Rewrite the part of the listing that begins with the line containing "2. This distance" and ends with the line containing "3. Now based", swapping in "Thunkable" everywhere "Kodular" appears and leaving everything else untouched.
[Opening THE DATA section]
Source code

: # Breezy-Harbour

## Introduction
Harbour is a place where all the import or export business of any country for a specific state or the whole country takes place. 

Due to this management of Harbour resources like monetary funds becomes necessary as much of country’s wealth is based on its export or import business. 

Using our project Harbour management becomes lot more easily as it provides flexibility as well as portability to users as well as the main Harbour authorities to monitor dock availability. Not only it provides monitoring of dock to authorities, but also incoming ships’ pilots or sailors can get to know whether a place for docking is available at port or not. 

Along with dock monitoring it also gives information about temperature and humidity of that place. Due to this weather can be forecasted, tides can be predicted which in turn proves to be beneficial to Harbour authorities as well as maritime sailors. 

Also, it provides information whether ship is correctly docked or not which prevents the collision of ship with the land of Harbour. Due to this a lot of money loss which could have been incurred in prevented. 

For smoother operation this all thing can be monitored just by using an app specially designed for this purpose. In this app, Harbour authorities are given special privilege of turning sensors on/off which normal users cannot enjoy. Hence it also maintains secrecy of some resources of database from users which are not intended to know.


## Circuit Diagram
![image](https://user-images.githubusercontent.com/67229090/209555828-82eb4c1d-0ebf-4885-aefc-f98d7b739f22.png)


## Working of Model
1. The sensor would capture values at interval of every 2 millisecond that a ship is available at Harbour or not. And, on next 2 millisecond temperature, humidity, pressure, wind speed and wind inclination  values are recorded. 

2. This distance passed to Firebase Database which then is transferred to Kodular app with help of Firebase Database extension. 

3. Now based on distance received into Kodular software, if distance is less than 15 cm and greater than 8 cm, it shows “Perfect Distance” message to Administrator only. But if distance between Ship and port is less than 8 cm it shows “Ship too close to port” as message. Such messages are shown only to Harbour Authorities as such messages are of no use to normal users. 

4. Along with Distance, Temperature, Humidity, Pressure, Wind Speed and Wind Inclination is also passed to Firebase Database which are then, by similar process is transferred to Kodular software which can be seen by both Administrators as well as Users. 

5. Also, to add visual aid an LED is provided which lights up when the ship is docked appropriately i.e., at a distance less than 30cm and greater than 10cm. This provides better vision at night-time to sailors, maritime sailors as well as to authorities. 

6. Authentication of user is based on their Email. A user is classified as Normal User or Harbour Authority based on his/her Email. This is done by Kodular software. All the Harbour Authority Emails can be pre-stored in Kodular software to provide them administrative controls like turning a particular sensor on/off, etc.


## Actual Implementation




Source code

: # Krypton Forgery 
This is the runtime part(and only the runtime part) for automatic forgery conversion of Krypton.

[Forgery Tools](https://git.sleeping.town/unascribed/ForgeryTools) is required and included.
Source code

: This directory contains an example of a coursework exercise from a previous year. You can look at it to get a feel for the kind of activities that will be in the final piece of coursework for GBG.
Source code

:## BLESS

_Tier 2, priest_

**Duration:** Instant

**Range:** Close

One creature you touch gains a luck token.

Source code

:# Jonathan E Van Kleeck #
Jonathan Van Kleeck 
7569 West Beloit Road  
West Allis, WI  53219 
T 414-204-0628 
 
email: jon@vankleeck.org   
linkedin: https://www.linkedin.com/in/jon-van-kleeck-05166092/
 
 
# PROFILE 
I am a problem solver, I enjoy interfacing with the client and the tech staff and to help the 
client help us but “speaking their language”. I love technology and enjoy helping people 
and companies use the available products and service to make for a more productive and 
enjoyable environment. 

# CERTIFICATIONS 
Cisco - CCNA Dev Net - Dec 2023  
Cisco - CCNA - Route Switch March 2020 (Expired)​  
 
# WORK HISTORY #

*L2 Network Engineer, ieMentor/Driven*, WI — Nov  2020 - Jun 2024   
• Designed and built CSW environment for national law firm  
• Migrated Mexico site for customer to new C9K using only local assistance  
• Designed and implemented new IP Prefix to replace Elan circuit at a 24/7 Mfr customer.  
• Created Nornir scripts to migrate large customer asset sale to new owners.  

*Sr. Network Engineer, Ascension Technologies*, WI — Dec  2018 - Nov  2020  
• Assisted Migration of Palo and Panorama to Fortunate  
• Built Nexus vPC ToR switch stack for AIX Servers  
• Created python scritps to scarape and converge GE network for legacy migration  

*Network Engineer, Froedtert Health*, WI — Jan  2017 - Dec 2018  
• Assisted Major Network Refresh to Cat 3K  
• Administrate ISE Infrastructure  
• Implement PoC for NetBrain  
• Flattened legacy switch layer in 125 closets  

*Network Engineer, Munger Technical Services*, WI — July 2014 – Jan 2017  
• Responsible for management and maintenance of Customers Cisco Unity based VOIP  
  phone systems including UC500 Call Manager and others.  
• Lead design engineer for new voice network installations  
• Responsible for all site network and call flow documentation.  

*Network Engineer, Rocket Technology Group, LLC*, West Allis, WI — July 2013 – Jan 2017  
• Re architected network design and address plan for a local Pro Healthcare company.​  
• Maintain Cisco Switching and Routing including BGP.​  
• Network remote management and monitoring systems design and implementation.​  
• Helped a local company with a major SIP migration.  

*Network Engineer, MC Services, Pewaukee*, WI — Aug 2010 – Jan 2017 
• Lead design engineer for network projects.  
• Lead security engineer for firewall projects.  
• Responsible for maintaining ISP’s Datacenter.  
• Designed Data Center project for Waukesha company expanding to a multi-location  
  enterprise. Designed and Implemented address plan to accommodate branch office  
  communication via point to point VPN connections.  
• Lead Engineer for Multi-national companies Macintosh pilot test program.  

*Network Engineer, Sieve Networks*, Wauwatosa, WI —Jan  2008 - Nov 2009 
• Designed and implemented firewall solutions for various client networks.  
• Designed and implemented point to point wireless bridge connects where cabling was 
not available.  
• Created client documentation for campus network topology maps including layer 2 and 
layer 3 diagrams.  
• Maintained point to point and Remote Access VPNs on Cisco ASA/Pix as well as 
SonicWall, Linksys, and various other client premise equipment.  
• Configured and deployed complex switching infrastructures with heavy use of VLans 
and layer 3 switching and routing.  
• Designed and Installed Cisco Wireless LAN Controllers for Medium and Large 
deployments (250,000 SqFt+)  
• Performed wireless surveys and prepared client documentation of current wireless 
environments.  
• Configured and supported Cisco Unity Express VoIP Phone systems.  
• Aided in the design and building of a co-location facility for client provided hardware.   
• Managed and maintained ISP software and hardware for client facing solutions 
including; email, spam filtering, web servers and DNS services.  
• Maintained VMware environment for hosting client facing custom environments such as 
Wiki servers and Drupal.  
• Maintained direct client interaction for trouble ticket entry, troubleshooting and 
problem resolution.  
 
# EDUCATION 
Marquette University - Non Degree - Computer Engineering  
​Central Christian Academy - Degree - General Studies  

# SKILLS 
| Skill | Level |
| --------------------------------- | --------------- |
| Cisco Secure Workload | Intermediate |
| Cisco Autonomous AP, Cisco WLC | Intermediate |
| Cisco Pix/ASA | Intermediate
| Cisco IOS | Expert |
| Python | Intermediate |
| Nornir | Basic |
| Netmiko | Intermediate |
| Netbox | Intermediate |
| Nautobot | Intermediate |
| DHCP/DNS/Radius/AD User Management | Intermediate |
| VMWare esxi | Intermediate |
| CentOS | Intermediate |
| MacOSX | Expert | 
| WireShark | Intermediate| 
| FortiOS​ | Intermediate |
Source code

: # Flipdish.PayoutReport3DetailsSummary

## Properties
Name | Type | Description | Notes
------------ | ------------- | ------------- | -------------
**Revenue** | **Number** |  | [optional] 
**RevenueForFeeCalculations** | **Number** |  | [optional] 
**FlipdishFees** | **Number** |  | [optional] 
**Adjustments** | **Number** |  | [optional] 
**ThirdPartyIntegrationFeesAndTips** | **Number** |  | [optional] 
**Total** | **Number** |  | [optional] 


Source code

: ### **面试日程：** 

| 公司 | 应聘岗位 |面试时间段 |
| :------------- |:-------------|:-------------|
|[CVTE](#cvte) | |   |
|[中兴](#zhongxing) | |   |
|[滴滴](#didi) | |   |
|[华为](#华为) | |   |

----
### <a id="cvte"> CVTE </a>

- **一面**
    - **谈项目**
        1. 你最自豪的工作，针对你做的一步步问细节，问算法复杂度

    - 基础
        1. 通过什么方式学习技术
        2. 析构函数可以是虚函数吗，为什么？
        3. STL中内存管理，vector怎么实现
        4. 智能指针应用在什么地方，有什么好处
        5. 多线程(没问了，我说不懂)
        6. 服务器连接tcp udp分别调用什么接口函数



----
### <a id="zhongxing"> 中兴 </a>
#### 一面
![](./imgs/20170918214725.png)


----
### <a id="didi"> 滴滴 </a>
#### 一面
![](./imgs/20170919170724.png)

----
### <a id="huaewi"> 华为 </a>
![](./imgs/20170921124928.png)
[Closing THE DATA section]
RESPONSE —
2. This distance passed to Firebase Database which then is transferred to Thunkable app with help of Firebase Database extension. 

3. Now based on distance received into Thunkable software, if distance is less than 15 cm and greater than 8 cm, it shows “Perfect Distance” message to Administrator only. But if distance between Ship and port is less than 8 cm it shows “Ship too close to port” as message. Such messages are shown only to Harbour Authorities as such messages are of no use to normal users. 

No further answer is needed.